Sharma, Gulshan, and James Goodwin. "Effect of aging on respiratory system physiology and immunology." Clinical interventions in aging 1.3 (2006): 253.

Janssens, Jean-Paul, Jean-Claude Pache, and L. P. Nicod. "Physiological changes in respiratory function associated with ageing." European Respiratory Journal 13.1 (1999): 197-205.

Sprung, Juraj, Ognjen Gajic, and David O. Warner. "age related alterations in respiratory function—anesthetic considerations." Canadian journal of anesthesia 53.12 (2006): 1244.

Malhotra, Atul, et al. "Aging influences on pharyngeal anatomy and physiology: the predisposition to pharyngeal collapse." The American journal of medicine 119.1 (2006): 72-e9.

Hopp, Russell J., et al. "The effect of age on methacholine response." Journal of Allergy and Clinical Immunology 76.4 (1985): 609-613.

Turner, JAMES M., J. E. R. E. Mead, and MARY ELLEN Wohl. "Elasticity of human lungs in relation to age." Journal of applied physiology 25.6 (1968): 664-671.

Crapo, R. O. "The aging lung." Lung biology in health and disease 63 (1993): 1-25.

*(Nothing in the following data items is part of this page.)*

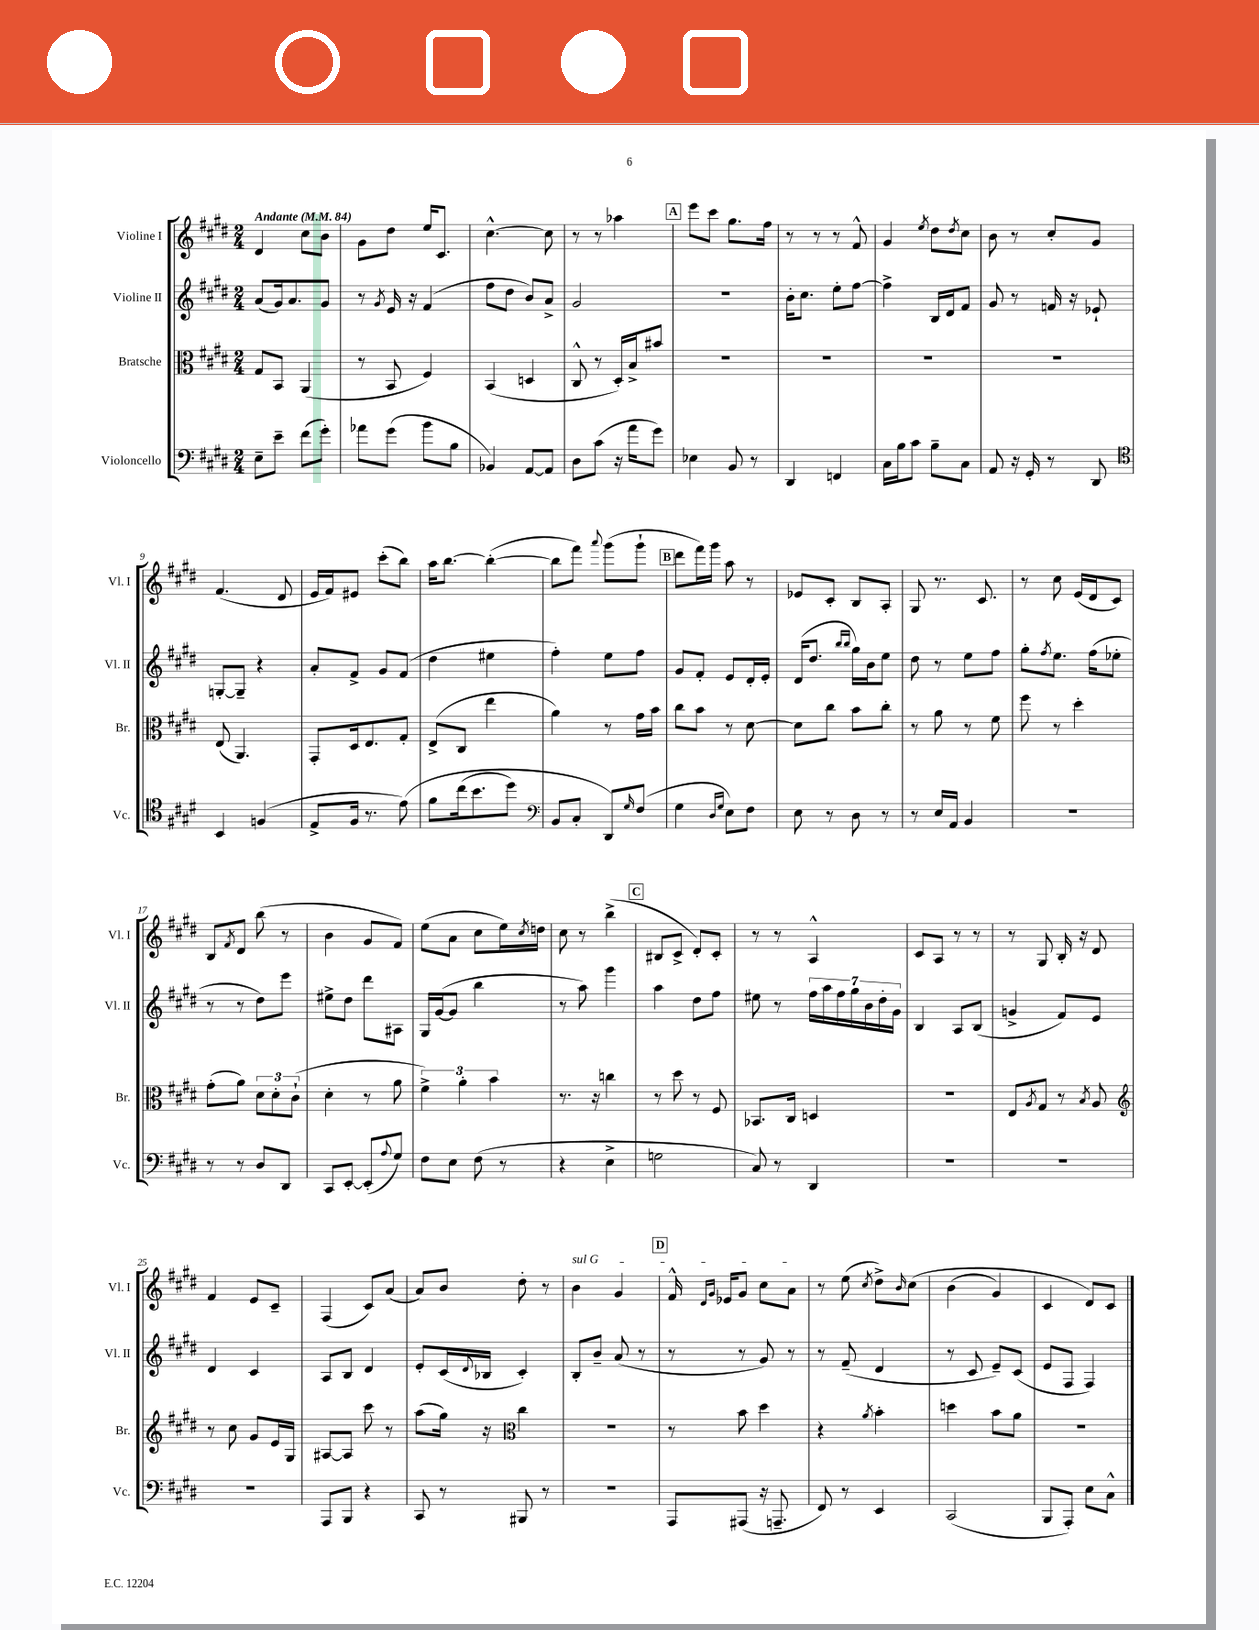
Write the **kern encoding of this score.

**kern	**kern	**kern	**kern
*staff4	*staff3	*staff2	*staff1
*clefF4	*clefC3	*clefG2	*clefG2
*k[f#c#g#d#]	*k[f#c#g#d#]	*k[f#c#g#d#]	*k[f#c#g#d#]
*M2/4	*M2/4	*M2/4	*M2/4
*MM84	*MM84	*MM84	*MM84
8E~	8G#	(8a	4d#
8e~	8BB	16g#)	.
.	.	8.a	.
(8f#	(4AA	.	8cc#
8g#')	.	8g#	8b
=	=	=	=
8a-	8r	8r	8g#
.	.	8qg#	.
(8g#	8BB	16e	8dd#
.	.	16r	.
8b	4F#)	(4f#	16ee
.	.	.	8.c#
8B	.	.	.
=	=	=	=
4BB-)	(4BB	8ff#	[4.cc#^^
.	.	8dd#	.
[8AA	4D	8b)	.
8AA]	.	8a^	8cc#]
=	=	=	=
8D#	8C#^^	2g#	8r
(8c#	8r	.	8r
16r	16D#')	.	4aa-
16a	16B^	.	.
8g#)	8b#	.	.
=	=	=	=
4E-	2r	2r	8eee
.	.	.	8ccc#
8BB	.	.	8.gg#
8r	.	.	.
.	.	.	16ff#
=	=	=	=
4DD#	2r	16b'	8r
.	.	8.cc#	.
.	.	.	8r
4FF	.	8ee'	8r
.	.	[8ff#	8f#^^
=	=	=	=
16C#	2r	4ff#^]	4g#
16B	.	.	.
8c#	.	.	.
.	.	.	8qee
8B~	.	16B	8dd#
.	.	16d#	.
.	.	.	8qdd#
8C#	.	8f#	8cc#
=	=	=	=
8AA	2r	8g#	8b
16r	.	8r	8r
16GG#'	.	.	.
8r	.	16f	8cc#'
.	.	16r	.
8DD#	.	8e-`	8g#
=	=	=	=
*clefC4	*	*	*
4BB	(8E	[8G'	(4.f#
.	4.AA)	8G~]	.
(4F	.	4r	.
.	.	.	8d#
=	=	=	=
8E^	8GG#'	8a'	16e
.	.	.	16f#)
16F#	16D#	8f#^	8e#
8.r	8.E	.	.
.	.	8g#	(8ccc#'
&(8e)	8G#'	(8f#	8bb)
=	=	=	=
8f#	(8E^	4dd#	16aa
.	.	.	[8.bb
(16cc#	8C#	.	.
8.b	.	.	.
.	4ee	4ee#	(4bb'_
8dd#)	.	.	.
=	=	=	=
*clefF4	*	*	*
8BB	4a)	4ff#')	8bb]
8C#'	.	.	8fff#)
.	.	.	8qqaaa
8DD#&)	8r	8ee	(8ggg#
16qqG#	.	.	.
(8F#	16g#	8ff#	8ggg#`
.	16b	.	.
=	=	=	=
4G#	8cc#	8g#	8ddd#
.	8b	8f#'	16fff#)
.	.	.	16ggg#
16qqD#	.	.	.
16qqG#	.	.	.
8E)	8r	8e	8aa
8F#	[8d#	16d#'	8r
.	.	16e'	.
=	=	=	=
8E	8d#]	(16d#	8e-
.	.	8.dd#	.
8r	8cc#	.	8c#'
.	.	16qqbb	.
.	.	16qqbb	.
8D#	8b	16gg#)	8B
.	.	16b	.
8r	8cc#'	8ee	8A'
=	=	=	=
8r	8r	8dd#	8G#
16E	8a	8r	8.r
16AA	.	.	.
4BB	8r	8ee	.
.	.	.	8.c#
.	8f#	8ff#	.
=	=	=	=
2r	8ff#	8gg#'	8r
.	.	8qff#	.
.	8r	8.ee	8cc#
.	4dd#'	.	(16e
.	.	(16ff#	16d#
.	.	8ee-'	8c#)
=	=	=	=
8r	(8g#'	8r	8B
.	.	.	8qf#
8r	8a)	8r	8d#
8D#	12d#	8dd#)	(8bb
.	12d#'	.	.
8DD#	.	8eee	8r
.	(12c#`	.	.
=	=	=	=
8CC#	4d#'	8ee#^	4b
[8EE'	.	8dd#	.
(8EE']	8r	8ddd#	8g#
8qqA	.	.	.
8G#)	8a	8A#	8f#)
=	=	=	=
8F#	6f#^)	16G#	(8ee
.	.	([16g#	.
8E	.	8g#]	8a
.	6a'	.	.
(8F#	.	4bb	8cc#
.	6b	.	.
8r	.	.	16ee)
.	.	.	8qcc#
.	.	.	16dd
=	=	=	=
4r	8.r	8r	8cc#
.	.	8aa)	8r
.	16r	.	.
4E^	4cc	4ggg#	(4bb^
=	=	=	=
2G	8r	4aa	8B#
.	8dd#	.	8c#^
.	8r	8dd#	8d#')
.	8F#	8ff#	8c#'
=	=	=	=
8C#)	8.BB-	8ee#	8r
8r	.	8r	8r
.	16C#	.	.
4DD#	4D	28ff#	4A^^
.	.	28aa	.
.	.	28ff#	.
.	.	28gg#	.
.	.	28b	.
.	.	28dd#'	.
.	.	28g#	.
=	=	=	=
2r	2r	4B	8c#
.	.	.	8A
.	.	8A	8r
.	.	(8B	8r
=	=	=	=
2r	8E	4g^	8r
.	8qA	.	.
.	8G#	.	8G#
.	8r	8f#)	16B'
.	.	.	16r
.	8qB	.	.
.	8A	8e	8d#
=	=	=	=
*	*clefG2	*	*
2r	8r	4d#	4f#
.	8cc#	.	.
.	8g#	4c#	8e
.	16e	.	8c#~
.	16G#	.	.
=	=	=	=
8AAA	[8A#	8A	(4F#
8BBB	8A#]	8B	.
4r	8ccc#	4d#	8c#)
.	8r	.	(8a
=	=	=	=
8CC#	(8aa	8e'	8a)
8r	16gg#)	(16c#	8b
.	.	8qqd#	.
.	16r	16B-	.
*	*clefC3	*	*
8BBB#	4cc#	4c#')	8dd#'
8r	.	.	8r
=	=	=	=
2r	2r	8B'	4b
.	.	8b~	.
.	.	(8a	4g#
.	.	8r	.
=	=	=	=
8AAA	8r	8r	16f#^^
.	.	.	16qqd#
.	.	.	16qqg#
.	.	.	16e-
(8AAA#	8b	8r	8g#
16r	4dd#	8g#)	8cc#
8.AAA~	.	.	.
.	.	8r	8a
=	=	=	=
8FF#)	4r	8r	8r
8r	.	(8f#~	(8ee
.	8qa	.	8qcc#
4EE	4b'	4d#	8dd#^)
.	.	.	16qqb
.	.	.	&(8cc#
=	=	=	=
(2CC#	4dd	8r	(4b
.	.	8c#	.
.	8b	8e~)	4g#)
.	8a	(8c#	.
=	=	=	=
8BBB	2r	8e	4c#
8AAA')	.	8F#	.
8E	.	4F#)	8d#&)
8C#^^	.	.	8c#
==	==	==	==
*-	*-	*-	*-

Polkey, Michael I., et al. "The contractile properties of the elderly human diaphragm." American journal of respiratory and critical care medicine 155.5 (1997): 1560-1564.

Mittman, Charles, et al. "Relationship between chest wall and pulmonary compliance and age.Journal of Applied Physiology 20.6 (1965): 1211-1216.

Tenney, S. M., and R. M. Miller. "Dead space ventilation in old age." Journal of applied physiology 9.3 (1956): 321-327.

Stam, H., et al. "Diffusing capacity dependent on lung volume and age in normal subjects." Journal of Applied Physiology 76.6 (1994): 2356-2363.